Of course, I’m still putting in my time struggling for a more woman-affirming interpretation of Islam and in criticizing Muslim misogyny (which at times is almost as bad as American misogyny), but let me take a moment to celebrate some of the good stuff. Under Islamic law, custody of minor children always goes first to the mother. The Quran doesn’t blame Eve. Literacy for women is highly encouraged by the traditions of the Prophet Muhammad. Breast-feeding is a woman’s choice and a means for her to create family ties independent of male lineage, as nursing creates legally recognized family relationships under Islamic law. Rapists are punishable by death in Islamic law (and yes, an atavistic part of me applauds that death penalty), which they certainly are not in any Western legal code. Birth control allowed in Islamic law? Check. Masturbation? Let’s just say former surgeon general Joycelyn Elders’s permissive stance on that practice is not unknown among classical and modern Muslim jurists. Abortion? Again, allowances exist — even Muslims seem not to remember that.
It’s easy to forget that Muslims are not inherently more sexist than folks in other religions. Muslim societies may lag behind on some issues that women in certain economically advanced, non-Muslim societies have resolved after much effort, but on other issues, Muslim women’s options run about the same as those of women all over the world. And in some areas of life, Muslim women are better equipped by their faith tradition for autonomy and dignity.
There are “givens” that I take for granted as a Muslim woman that women of other faiths had to struggle to gain. For example, it took European and American women centuries to catch up to Islamic law on a woman’s fully equal right to own property. And it’s not an airy abstraction; it’s a right Muslim women have practiced, even in Saudi Arabia, where women own businesses, donate land for schools and endow trusts, just as they did in 14th-century Egypt, 9th-century Iraq and anywhere else Islamic law has been in effect.

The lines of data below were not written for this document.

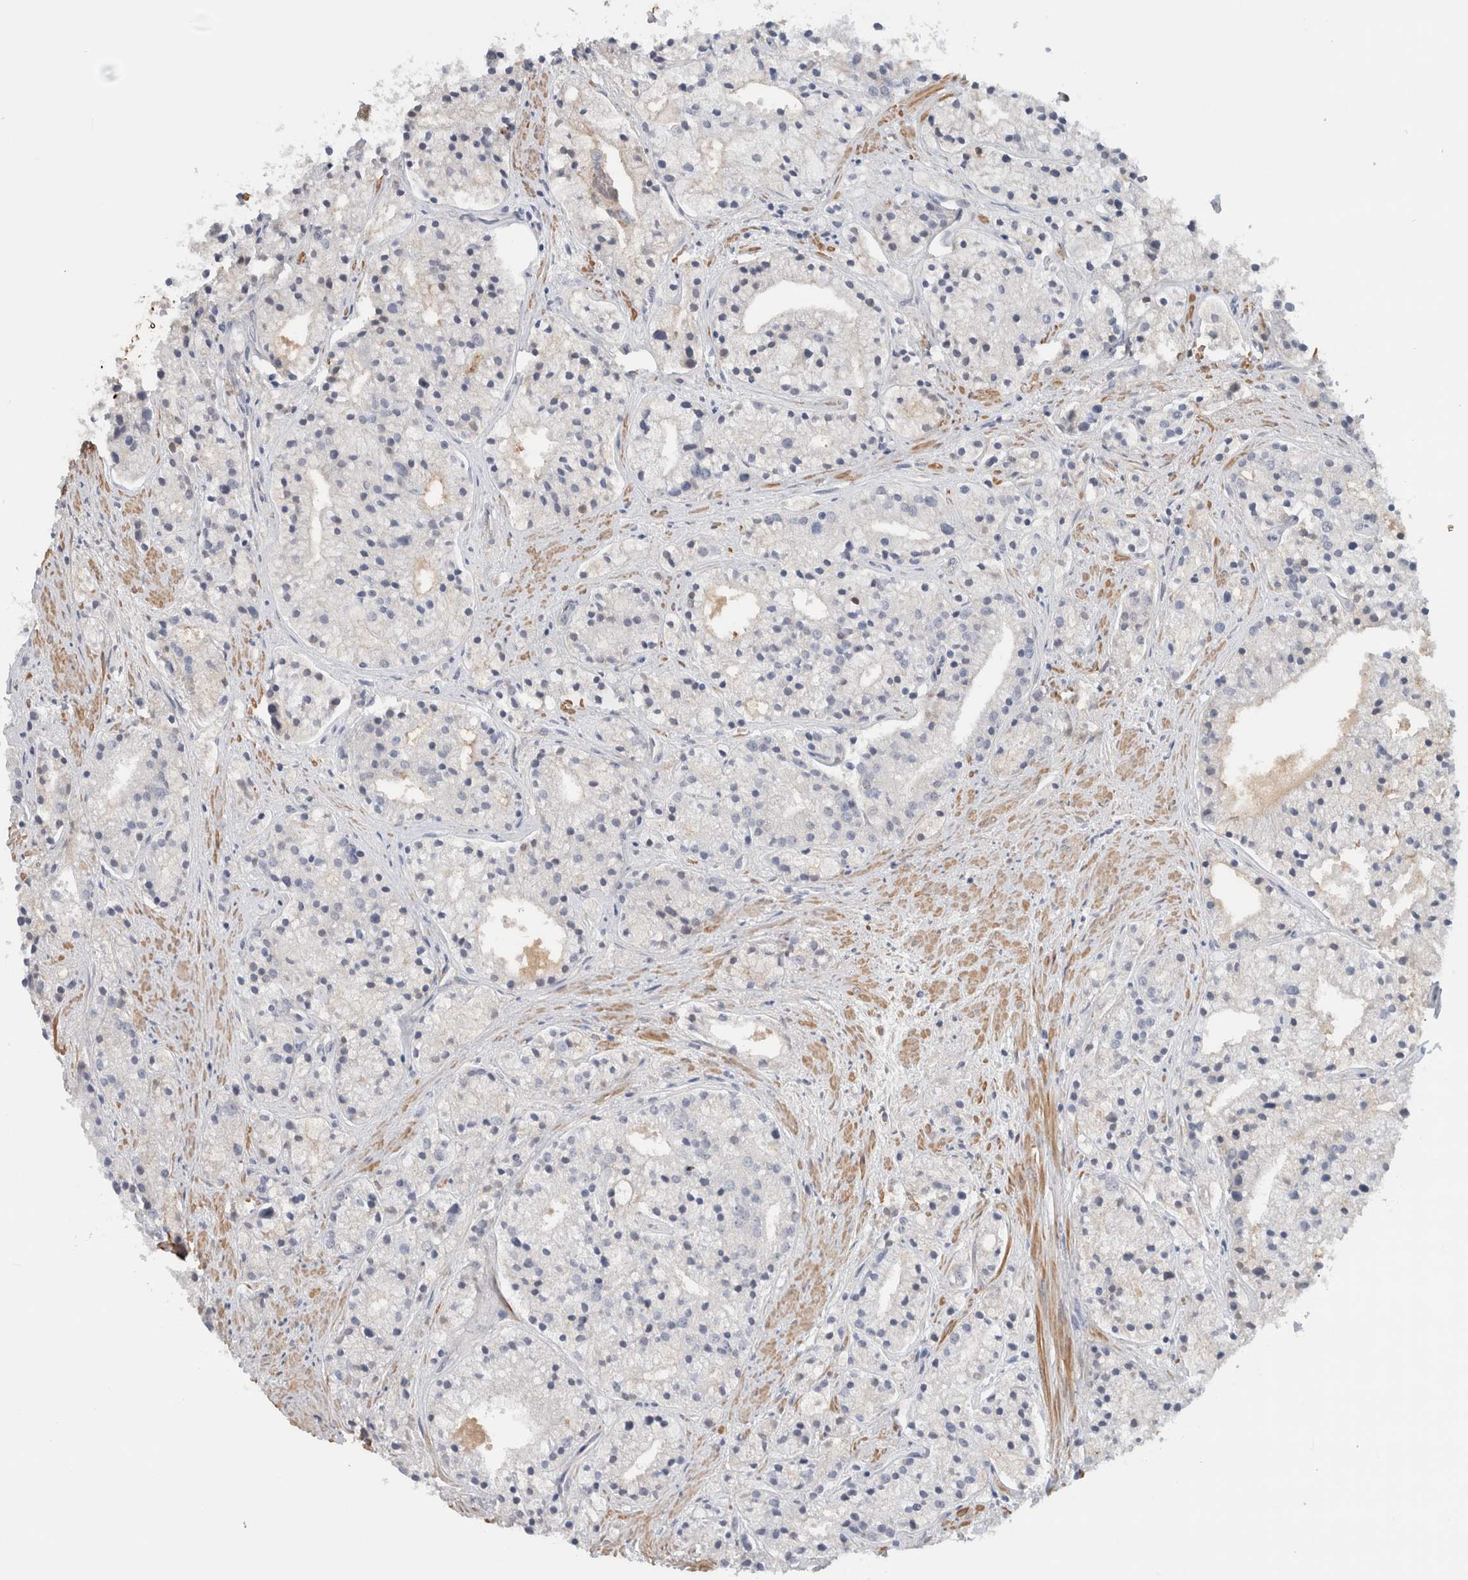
{"staining": {"intensity": "negative", "quantity": "none", "location": "none"}, "tissue": "prostate cancer", "cell_type": "Tumor cells", "image_type": "cancer", "snomed": [{"axis": "morphology", "description": "Adenocarcinoma, High grade"}, {"axis": "topography", "description": "Prostate"}], "caption": "DAB immunohistochemical staining of human adenocarcinoma (high-grade) (prostate) displays no significant positivity in tumor cells. Brightfield microscopy of IHC stained with DAB (3,3'-diaminobenzidine) (brown) and hematoxylin (blue), captured at high magnification.", "gene": "CFI", "patient": {"sex": "male", "age": 50}}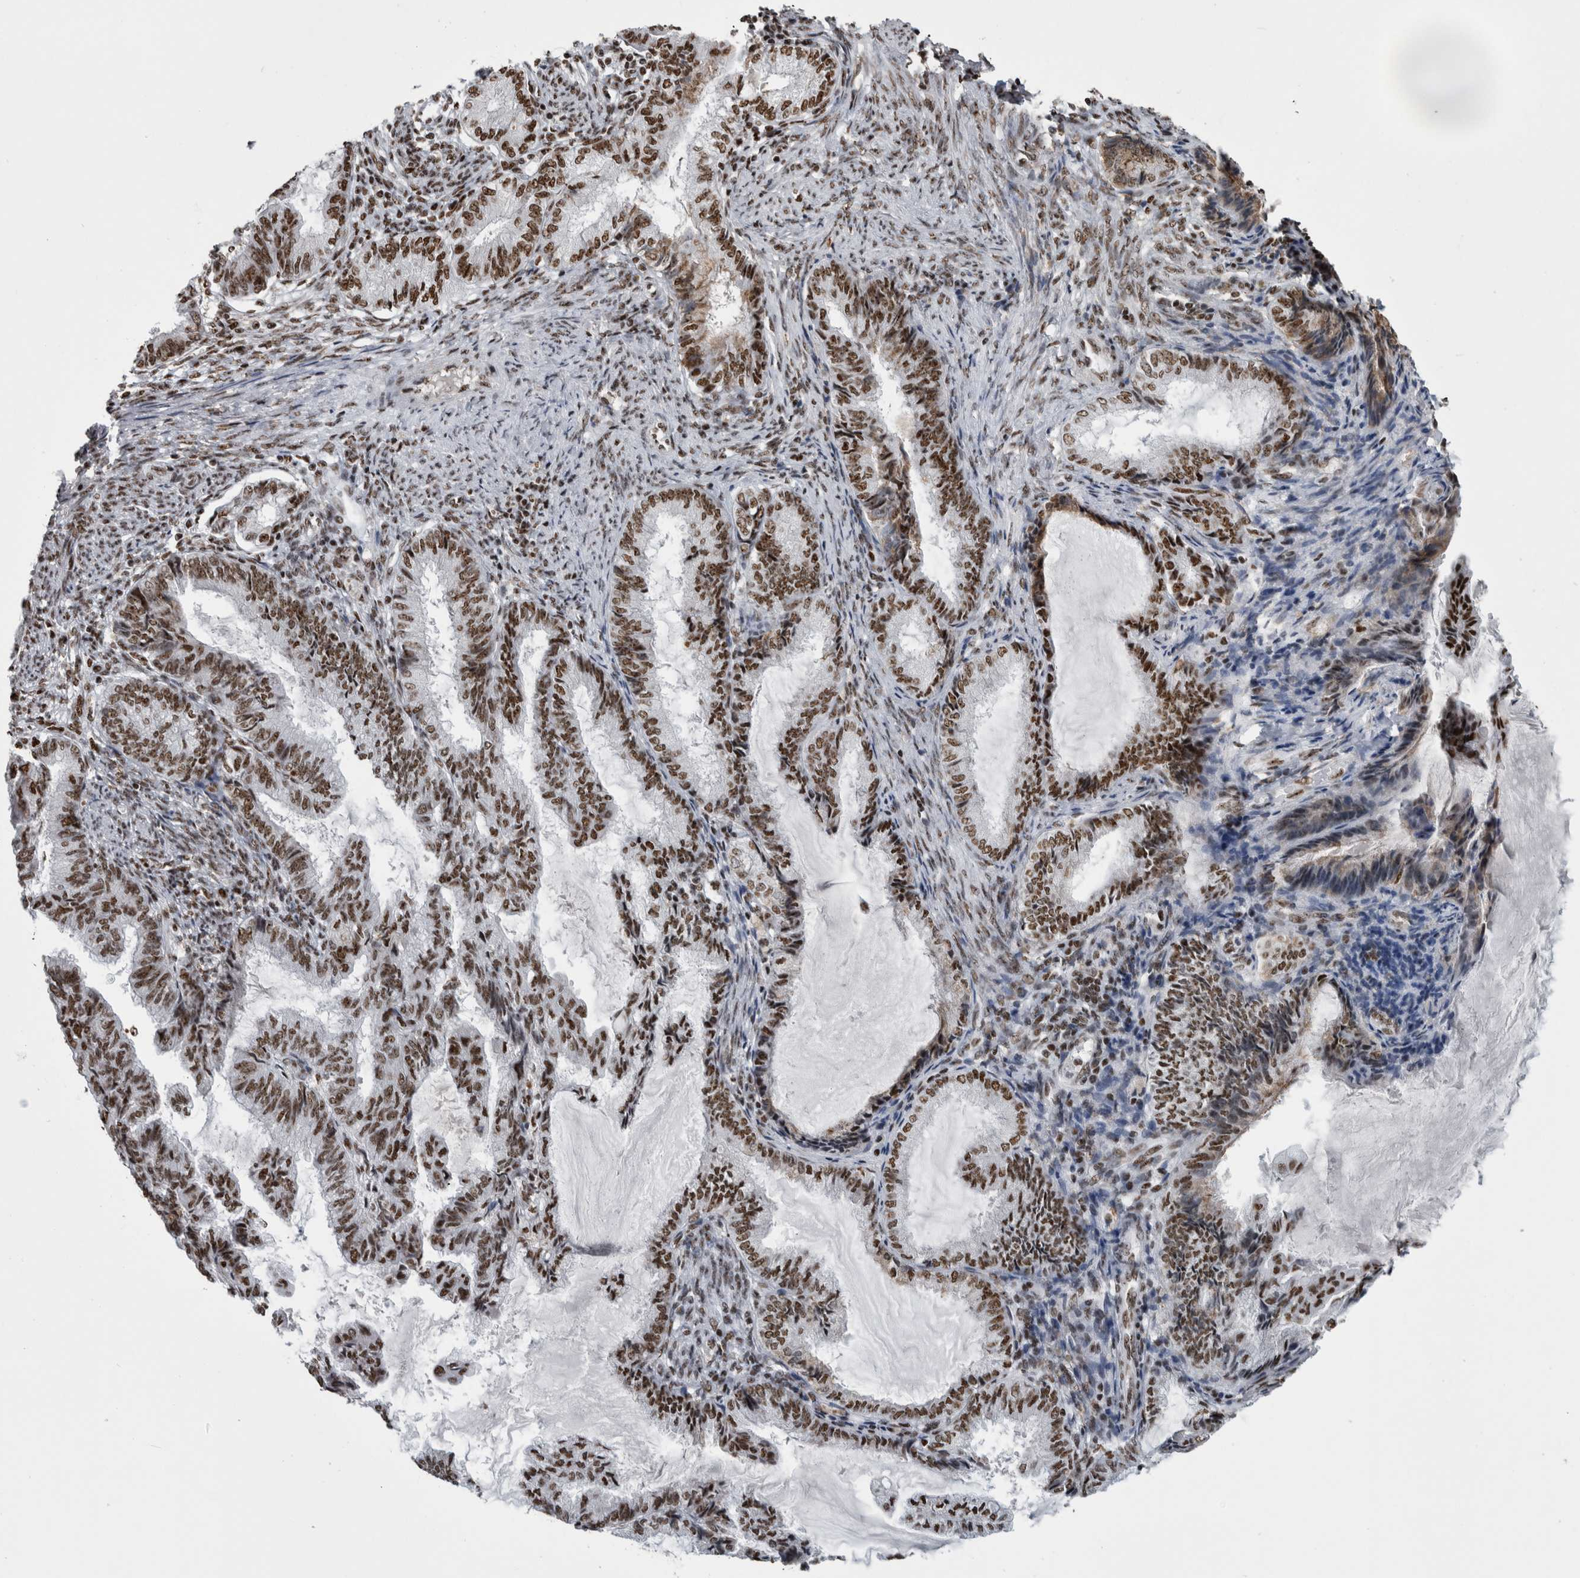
{"staining": {"intensity": "strong", "quantity": ">75%", "location": "nuclear"}, "tissue": "endometrial cancer", "cell_type": "Tumor cells", "image_type": "cancer", "snomed": [{"axis": "morphology", "description": "Adenocarcinoma, NOS"}, {"axis": "topography", "description": "Endometrium"}], "caption": "Adenocarcinoma (endometrial) stained for a protein (brown) exhibits strong nuclear positive staining in about >75% of tumor cells.", "gene": "NCL", "patient": {"sex": "female", "age": 86}}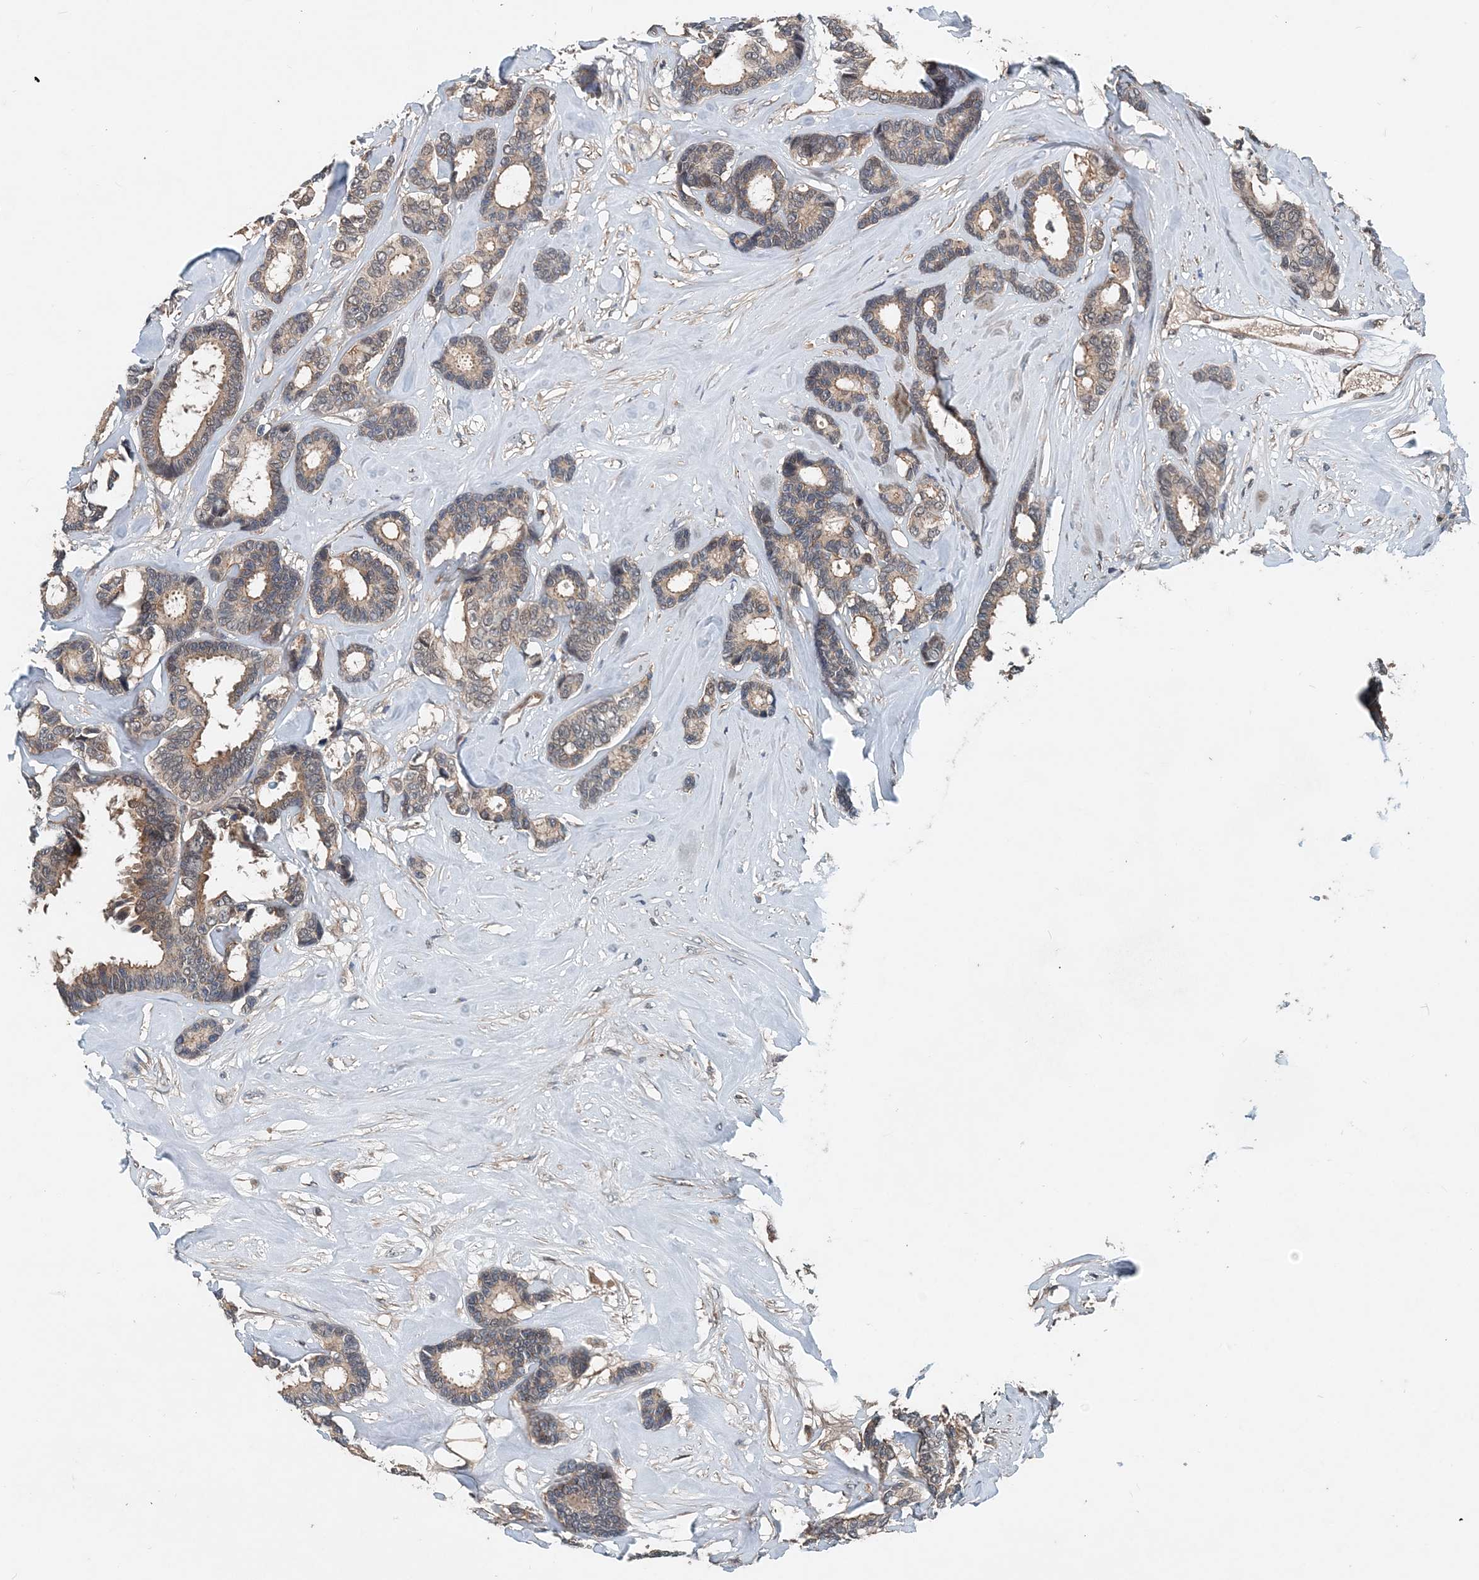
{"staining": {"intensity": "weak", "quantity": "25%-75%", "location": "cytoplasmic/membranous"}, "tissue": "breast cancer", "cell_type": "Tumor cells", "image_type": "cancer", "snomed": [{"axis": "morphology", "description": "Duct carcinoma"}, {"axis": "topography", "description": "Breast"}], "caption": "High-power microscopy captured an immunohistochemistry histopathology image of breast cancer (invasive ductal carcinoma), revealing weak cytoplasmic/membranous staining in about 25%-75% of tumor cells. Immunohistochemistry stains the protein in brown and the nuclei are stained blue.", "gene": "SMPD3", "patient": {"sex": "female", "age": 87}}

Khadija was the boss of her husband, our beloved Prophet Muhammad, hiring him during her fourth widowhood to run caravans for her successful business; he caught her eye, and she proposed marriage to him. Fatima is the revered mother figure of Shiite Islam, our lady of compassion, possessed of a rich emotional trove for us. Her daughter Zainab is the classic figure of high moral protest, the Muslim Antigone, shaking her fist at the corrupt caliph who killed her brother, her tomb a shrine of comfort for millions of the pious. Saints, queens, poets, scribes and scholars adorn the history of Muslim womanhood.
In modern times, Muslim women have been heads of state five times in Muslim-majority countries, elected democratically by popular vote (in Bangladesh twice and also in Turkey, Indonesia and Pakistan). And I’m not saying that a woman president is necessarily a women’s president, but how many times has a woman been president of the United States?
Yet even all that gorgeous history pales when I open my closet door for the evening’s pick: teal georgette, pink-and-beige plaid, creamy fringed wool or ice-blue organza? God, why would anyone assume I would want to give up such beauty? I love being a Muslim woman. And I’m always looking for my next great polka-dot scarf.